ChartGPT-Llama3: Natural Language to Chart Generation
ChartGPT-Llama3 is an 8 billion parameter language model, fine-tuned from Meta-Llama-3-8B-Instruct, specifically engineered for generating charts directly from natural language instructions. Developed by yuan-tian, this model addresses the challenge of translating abstract user requests into concrete data visualizations.
Key Capabilities
- Natural Language Chart Generation: Interprets natural language prompts to produce detailed chart specifications.
- Step-by-Step Output: Generates responses in a structured, multi-step format, including column selection, data filtering, aggregation, chart type, encodings, and sorting.
- Data-Agnostic Input: Designed to work with various tabular data inputs, requiring table name, headers, header types, and data examples.
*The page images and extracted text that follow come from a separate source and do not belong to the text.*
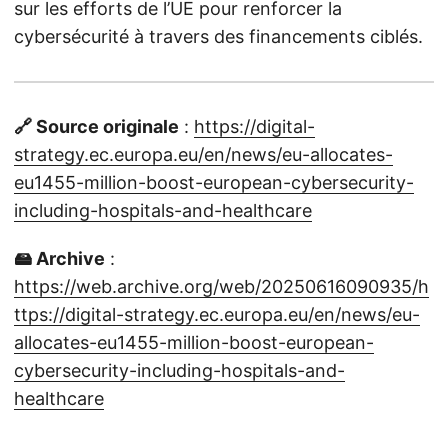
sur les efforts de l’UE pour renforcer la
cybersécurité à travers des financements ciblés.
🔗 Source originale
:
https://digital-
strategy.ec.europa.eu/en/news/eu-allocates-
eu1455-million-boost-european-cybersecurity-
including-hospitals-and-healthcare
🖴 Archive
:
https://web.archive.org/web/20250616090935/h
ttps://digital-strategy.ec.europa.eu/en/news/eu-
allocates-eu1455-million-boost-european-
cybersecurity-including-hospitals-and-
healthcare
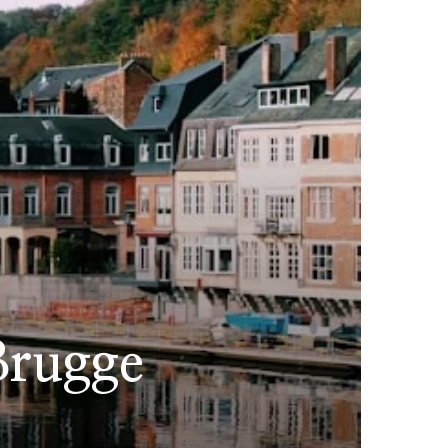
Brugge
- Research-Backed: Based on the research presented in the paper "ChartGPT: Leveraging LLMs to Generate Charts from Abstract Natural Language" published in IEEE Transactions on Visualization and Computer Graphics.
Training Details
The model was fine-tuned on the chartgpt-dataset-llama3 dataset, building upon the robust capabilities of the Meta-Llama-3-8B-Instruct base model.
Ideal Use Cases
This model is particularly well-suited for applications requiring automated data visualization from user queries, enabling non-technical users to create charts without needing to write code or understand complex visualization libraries. It can be integrated into data analysis platforms, business intelligence tools, or interactive dashboards to enhance user experience and accessibility for data exploration.